### Task details
Nothing but the lines from the first line of the material below through the line that holds "left wrist: (269, 282)" should be set down, exactly and with pictures left out.
______________________________
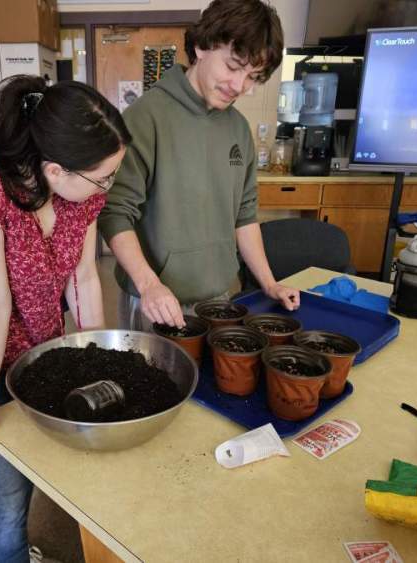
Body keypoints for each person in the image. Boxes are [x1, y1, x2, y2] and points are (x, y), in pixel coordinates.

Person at [0, 75, 131, 562]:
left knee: (34, 472)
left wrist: (92, 358)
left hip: (37, 353)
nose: (108, 187)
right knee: (3, 503)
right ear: (55, 169)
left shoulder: (77, 193)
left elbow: (82, 277)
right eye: (103, 178)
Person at [98, 0, 300, 331]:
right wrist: (149, 285)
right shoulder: (145, 118)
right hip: (155, 301)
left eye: (253, 77)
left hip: (220, 299)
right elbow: (115, 213)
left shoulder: (237, 128)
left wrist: (269, 282)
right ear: (201, 46)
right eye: (233, 66)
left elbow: (244, 216)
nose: (239, 86)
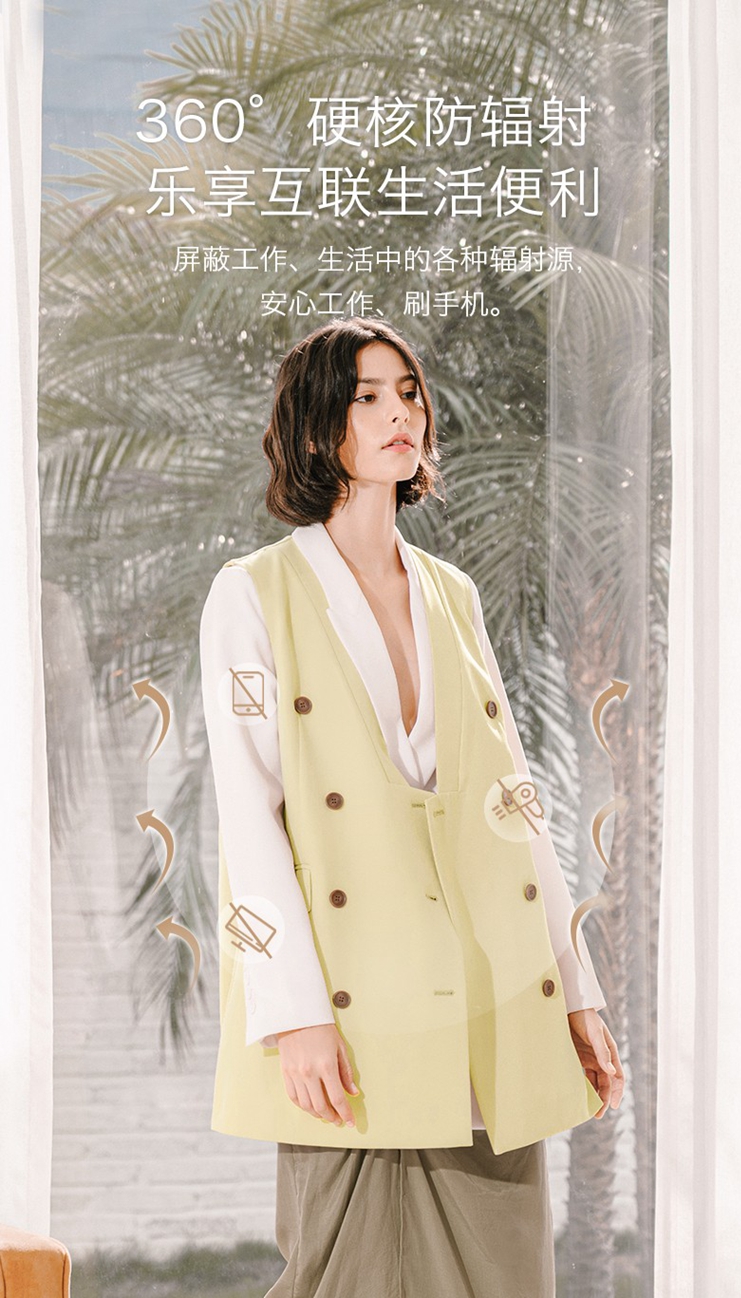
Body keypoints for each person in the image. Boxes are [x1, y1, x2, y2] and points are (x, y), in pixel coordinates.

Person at [199, 316, 625, 1298]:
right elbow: (250, 818)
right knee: (346, 1267)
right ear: (319, 426)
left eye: (409, 393)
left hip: (491, 984)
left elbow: (514, 803)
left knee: (507, 1267)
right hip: (357, 1004)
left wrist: (577, 989)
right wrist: (294, 1014)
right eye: (368, 397)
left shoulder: (453, 594)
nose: (402, 413)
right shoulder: (252, 595)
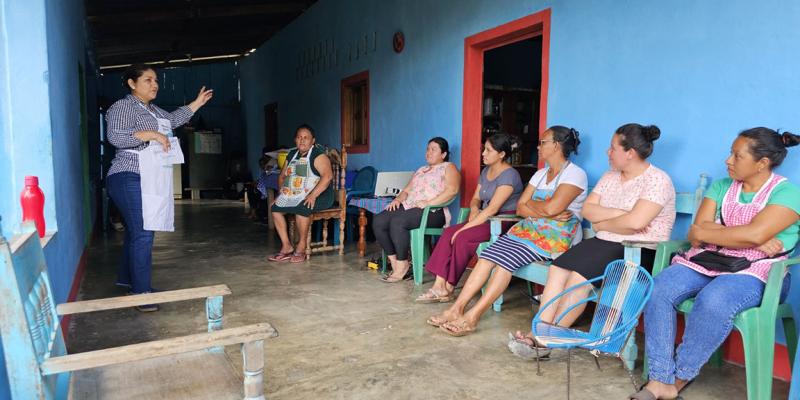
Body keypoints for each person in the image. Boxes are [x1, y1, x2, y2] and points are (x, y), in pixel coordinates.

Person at [633, 128, 800, 400]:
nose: (728, 160)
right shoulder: (722, 186)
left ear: (762, 163)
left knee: (715, 299)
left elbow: (749, 233)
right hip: (708, 260)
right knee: (659, 287)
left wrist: (741, 234)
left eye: (737, 155)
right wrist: (751, 237)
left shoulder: (788, 193)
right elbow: (695, 232)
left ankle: (678, 380)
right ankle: (660, 378)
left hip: (759, 271)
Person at [509, 123, 676, 354]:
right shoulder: (610, 176)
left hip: (638, 249)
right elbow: (589, 212)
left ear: (630, 153)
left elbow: (637, 224)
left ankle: (544, 342)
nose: (608, 152)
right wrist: (621, 216)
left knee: (578, 278)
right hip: (604, 242)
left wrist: (607, 221)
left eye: (613, 148)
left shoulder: (657, 180)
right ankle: (538, 331)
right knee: (558, 268)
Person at [428, 126, 588, 339]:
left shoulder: (575, 174)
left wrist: (540, 209)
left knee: (503, 263)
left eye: (543, 142)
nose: (538, 146)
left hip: (554, 238)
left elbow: (550, 208)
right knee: (486, 257)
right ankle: (456, 309)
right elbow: (522, 207)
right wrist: (546, 211)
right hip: (527, 231)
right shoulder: (540, 174)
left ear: (556, 146)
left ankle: (472, 317)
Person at [106, 63, 213, 311]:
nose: (154, 84)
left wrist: (197, 103)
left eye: (156, 80)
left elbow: (173, 119)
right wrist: (151, 135)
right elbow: (116, 137)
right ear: (132, 84)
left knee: (138, 230)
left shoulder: (152, 110)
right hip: (127, 174)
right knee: (144, 231)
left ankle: (129, 280)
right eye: (148, 80)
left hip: (147, 175)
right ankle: (141, 293)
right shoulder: (123, 106)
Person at [415, 133, 523, 303]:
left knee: (462, 237)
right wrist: (474, 208)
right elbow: (476, 198)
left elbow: (493, 208)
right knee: (449, 232)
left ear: (501, 154)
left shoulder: (510, 175)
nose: (483, 154)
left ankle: (448, 287)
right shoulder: (486, 171)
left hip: (502, 221)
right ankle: (439, 285)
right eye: (483, 150)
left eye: (488, 150)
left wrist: (466, 227)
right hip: (484, 217)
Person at [372, 137, 460, 282]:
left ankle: (402, 265)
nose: (428, 152)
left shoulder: (449, 167)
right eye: (427, 149)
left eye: (433, 149)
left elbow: (452, 190)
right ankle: (396, 264)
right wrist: (398, 200)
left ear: (443, 154)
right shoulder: (421, 170)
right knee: (379, 220)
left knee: (398, 221)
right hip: (411, 207)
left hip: (433, 212)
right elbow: (406, 190)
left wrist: (429, 203)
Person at [267, 125, 334, 263]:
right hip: (295, 193)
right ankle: (286, 247)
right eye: (299, 137)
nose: (302, 140)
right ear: (295, 140)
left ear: (313, 141)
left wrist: (313, 195)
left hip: (320, 195)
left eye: (306, 138)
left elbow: (327, 177)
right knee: (275, 208)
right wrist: (282, 195)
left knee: (302, 208)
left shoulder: (318, 155)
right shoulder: (292, 155)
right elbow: (282, 177)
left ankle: (301, 246)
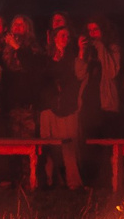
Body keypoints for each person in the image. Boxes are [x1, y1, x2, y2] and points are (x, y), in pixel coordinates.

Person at [36, 23, 87, 189]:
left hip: (67, 106)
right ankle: (47, 182)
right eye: (62, 36)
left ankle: (74, 183)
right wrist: (53, 60)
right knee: (48, 147)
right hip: (49, 107)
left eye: (67, 36)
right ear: (55, 39)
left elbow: (80, 75)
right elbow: (41, 78)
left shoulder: (72, 58)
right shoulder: (45, 59)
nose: (65, 39)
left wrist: (81, 51)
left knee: (69, 147)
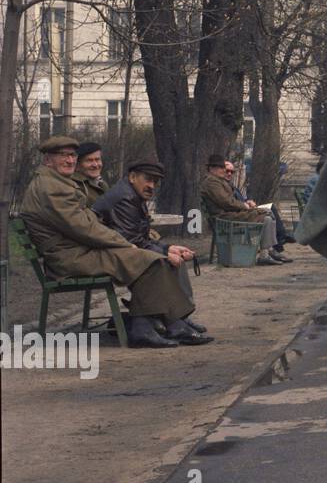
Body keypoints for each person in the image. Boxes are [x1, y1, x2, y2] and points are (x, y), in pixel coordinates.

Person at [19, 136, 212, 347]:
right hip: (69, 258)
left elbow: (85, 222)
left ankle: (156, 324)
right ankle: (152, 326)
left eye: (72, 155)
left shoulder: (55, 183)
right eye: (63, 156)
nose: (69, 160)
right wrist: (124, 244)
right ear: (48, 160)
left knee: (150, 257)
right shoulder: (52, 187)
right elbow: (84, 227)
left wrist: (129, 244)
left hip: (75, 251)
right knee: (150, 259)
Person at [94, 159, 204, 326]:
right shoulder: (125, 198)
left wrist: (169, 248)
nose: (152, 186)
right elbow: (131, 240)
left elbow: (140, 237)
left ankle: (177, 317)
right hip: (110, 255)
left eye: (155, 181)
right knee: (162, 262)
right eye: (148, 179)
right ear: (132, 177)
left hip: (120, 250)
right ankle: (169, 320)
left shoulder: (133, 195)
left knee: (174, 259)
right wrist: (166, 253)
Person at [200, 157, 286, 266]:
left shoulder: (217, 181)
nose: (224, 170)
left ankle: (267, 252)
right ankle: (267, 252)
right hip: (224, 218)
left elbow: (228, 201)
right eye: (221, 167)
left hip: (228, 214)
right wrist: (244, 206)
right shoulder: (212, 182)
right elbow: (226, 202)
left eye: (224, 167)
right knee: (266, 216)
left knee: (267, 215)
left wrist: (245, 205)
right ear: (212, 168)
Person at [224, 159, 294, 252]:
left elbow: (238, 199)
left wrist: (248, 201)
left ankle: (280, 238)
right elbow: (231, 203)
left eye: (232, 172)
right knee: (267, 214)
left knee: (271, 207)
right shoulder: (222, 186)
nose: (229, 174)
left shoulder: (231, 185)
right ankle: (279, 241)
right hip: (241, 213)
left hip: (245, 209)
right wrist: (245, 204)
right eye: (227, 171)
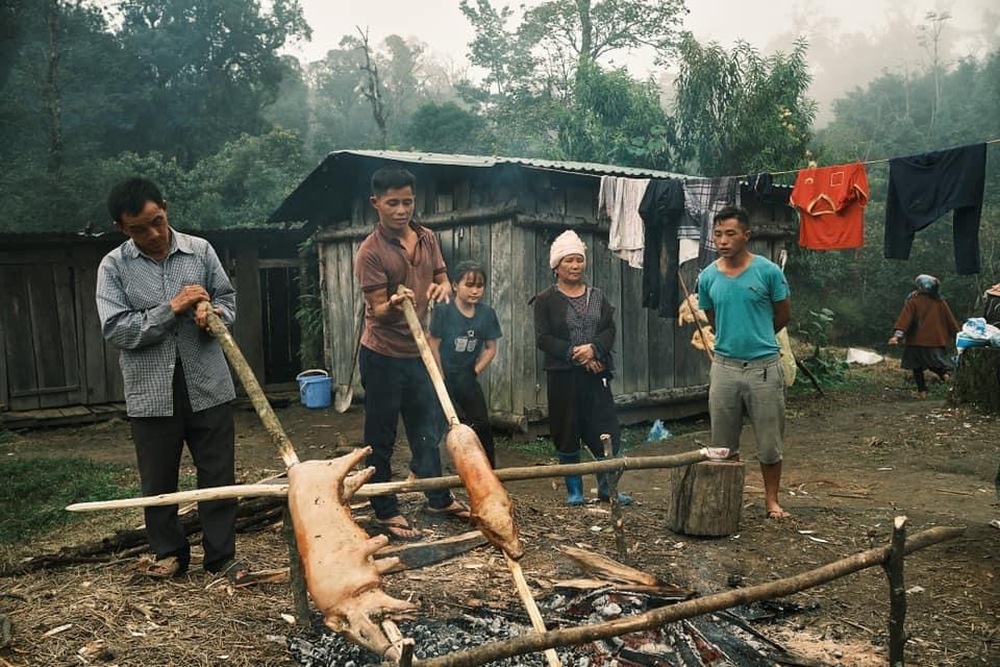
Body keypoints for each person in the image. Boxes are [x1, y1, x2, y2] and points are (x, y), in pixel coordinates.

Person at [96, 177, 245, 580]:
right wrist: (173, 308)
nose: (153, 234)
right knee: (159, 478)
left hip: (208, 383)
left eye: (157, 221)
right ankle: (169, 553)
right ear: (121, 228)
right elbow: (117, 330)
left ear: (165, 208)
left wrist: (212, 314)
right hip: (150, 391)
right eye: (138, 229)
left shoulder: (200, 252)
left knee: (218, 475)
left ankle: (221, 557)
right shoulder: (113, 267)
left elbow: (228, 300)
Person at [354, 167, 469, 540]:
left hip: (418, 353)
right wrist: (394, 300)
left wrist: (442, 290)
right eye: (393, 203)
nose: (401, 210)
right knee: (381, 434)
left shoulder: (427, 237)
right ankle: (384, 509)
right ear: (376, 204)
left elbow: (442, 279)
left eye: (407, 201)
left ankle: (437, 497)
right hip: (383, 353)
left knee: (426, 428)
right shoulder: (369, 252)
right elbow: (378, 310)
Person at [698, 206, 792, 519]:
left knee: (769, 442)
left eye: (730, 234)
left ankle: (771, 501)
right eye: (718, 234)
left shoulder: (768, 272)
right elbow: (712, 318)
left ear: (746, 235)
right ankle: (729, 502)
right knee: (723, 445)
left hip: (764, 367)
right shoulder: (708, 276)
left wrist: (757, 336)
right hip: (724, 367)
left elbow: (782, 315)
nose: (723, 241)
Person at [532, 230, 632, 506]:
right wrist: (575, 353)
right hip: (563, 376)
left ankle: (606, 488)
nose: (575, 266)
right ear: (556, 266)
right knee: (567, 428)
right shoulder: (545, 300)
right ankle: (574, 490)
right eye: (568, 261)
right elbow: (543, 338)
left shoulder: (597, 297)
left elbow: (609, 329)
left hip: (595, 373)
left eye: (579, 260)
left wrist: (594, 349)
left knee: (605, 427)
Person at [429, 260, 502, 468]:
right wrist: (440, 377)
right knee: (435, 426)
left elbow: (491, 348)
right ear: (454, 286)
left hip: (467, 377)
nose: (475, 291)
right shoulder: (444, 311)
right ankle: (424, 472)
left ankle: (489, 471)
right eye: (469, 285)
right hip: (442, 376)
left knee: (481, 424)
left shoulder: (486, 314)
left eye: (479, 286)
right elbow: (433, 345)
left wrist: (475, 371)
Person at [887, 274, 960, 399]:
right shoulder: (940, 302)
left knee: (917, 367)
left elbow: (905, 320)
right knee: (934, 364)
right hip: (936, 340)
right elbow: (950, 321)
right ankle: (945, 376)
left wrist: (897, 336)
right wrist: (958, 336)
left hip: (916, 341)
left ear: (919, 286)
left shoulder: (913, 301)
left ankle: (922, 392)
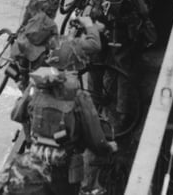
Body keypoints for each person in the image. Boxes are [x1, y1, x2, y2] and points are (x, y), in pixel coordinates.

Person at [8, 67, 117, 195]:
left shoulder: (34, 92)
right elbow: (94, 135)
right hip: (66, 162)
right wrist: (107, 148)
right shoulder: (78, 97)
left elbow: (16, 115)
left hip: (36, 159)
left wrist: (25, 96)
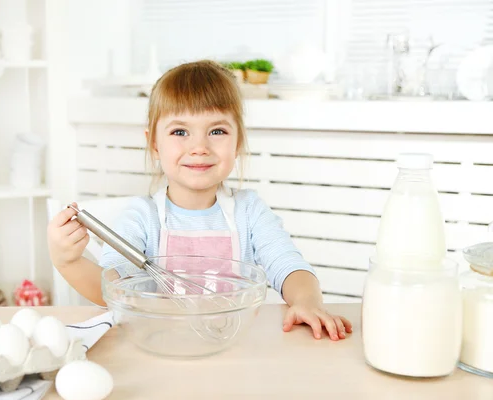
______________________________
### Reply to the exercise
Body keypoints for each person in the image. Boxes are [x1, y1, x2, y2] and points are (x, y), in pixel coordinates.

Person at [0, 75, 131, 562]:
left knee: (34, 472)
left wrist: (92, 358)
left hip: (37, 353)
nose: (108, 187)
right knee: (3, 503)
right ear: (55, 169)
left shoulder: (77, 193)
left elbow: (82, 277)
right eye: (103, 178)
Person at [98, 0, 300, 331]:
right wrist: (149, 285)
right shoulder: (145, 118)
right hip: (155, 301)
left eye: (253, 77)
left hip: (220, 299)
right elbow: (115, 213)
left shoulder: (237, 128)
left wrist: (269, 282)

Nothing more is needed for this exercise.